◆ MATERIAL FOR THIS EXERCISE
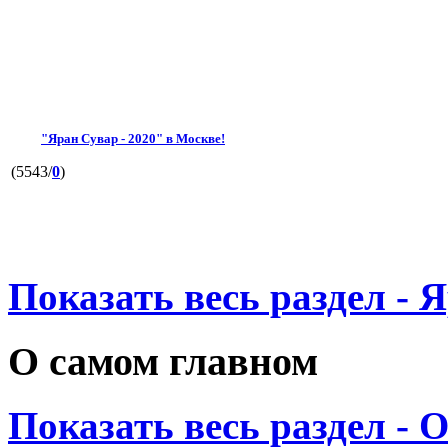
"Яран Сувар - 2020" в Москве!
(5543/
0
)
Показать весь раздел - 
О самом главном
Показать весь раздел - 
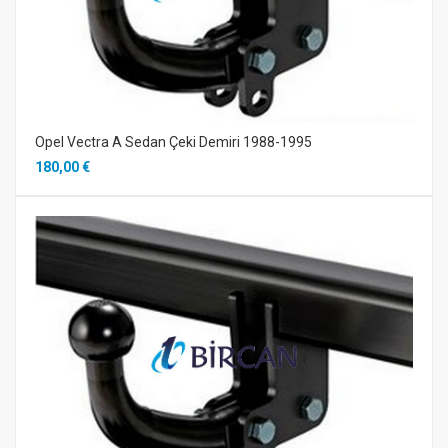
Opel Vectra A Sedan Çeki Demiri 1988-1995
180,00 €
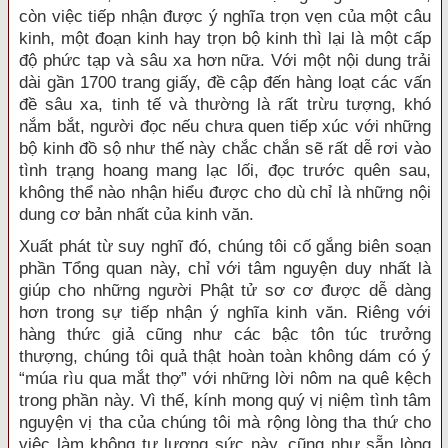
còn việc tiếp nhận được ý nghĩa trọn vẹn của một câu
kinh, một đoạn kinh hay trọn bộ kinh thì lại là một cấp
độ phức tạp và sâu xa hơn nữa. Với một nội dung trải
dài gần 1700 trang giấy, đề cập đến hàng loạt các vấn
đề sâu xa, tinh tế và thường là rất trừu tượng, khó
nắm bắt, người đọc nếu chưa quen tiếp xúc với những
bộ kinh đồ sộ như thế này chắc chắn sẽ rất dễ rơi vào
tình trạng hoang mang lạc lối, đọc trước quên sau,
không thể nào nhận hiểu được cho dù chỉ là những nội
dung cơ bản nhất của kinh văn.
Xuất phát từ suy nghĩ đó, chúng tôi cố gắng biên soạn
phần Tổng quan này, chỉ với tâm nguyện duy nhất là
giúp cho những người Phật tử sơ cơ được dễ dàng
hơn trong sự tiếp nhận ý nghĩa kinh văn. Riêng với
hàng thức giả cũng như các bậc tôn túc trưởng
thượng, chúng tôi quả thật hoàn toàn không dám có ý
“múa rìu qua mắt thợ” với những lời nôm na quê kệch
trong phần này. Vì thế, kính mong quý vị niệm tình tâm
nguyện vị tha của chúng tôi mà rộng lòng tha thứ cho
việc làm không tự lượng sức này, cũng như sẵn lòng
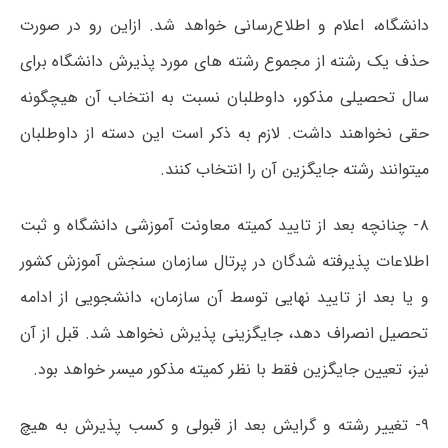
دانشگاه، اعلام و اطلاع‌رسانی خواهد شد. ازاین رو در صورت
حذف یک رشته از مجموع رشته های مورد پذیرش دانشگاه برای
سال تحصیلی مذکور، داوطلبان نسبت به انتخاب آن هیچگونه
حقی نخواهند داشت. لازم به ذکر است این دسته از داوطلبان
میتوانند رشته جایگزین آن را انتخاب کنند.
۸- چنانچه بعد از تایید کمیته معاونت آموزشی دانشگاه و ثبت
اطلاعات پذیرفته شدگان در پرتال سازمان سنجش آموزش کشور
و یا بعد از تایید نهایی توسط آن سازمان، دانشجویی از ادامه
تحصیل انصراف دهد، جایگزینی پذیرش نخواهد شد. قبل از آن
نیز، تعیین جایگزین فقط با نظر کمیته مذکور میسر خواهد بود.
۹- تغییر رشته و گرایش بعد از قبولی و کسب پذیرش به هیچ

◆ WORK INSTRUCTIONS
List every line in the rows above that contains the word "انتخاب". Matching is case-sensitive.

◆ ANSWER AREA
سال تحصیلی مذکور، داوطلبان نسبت به انتخاب آن هیچگونه
میتوانند رشته جایگزین آن را انتخاب کنند.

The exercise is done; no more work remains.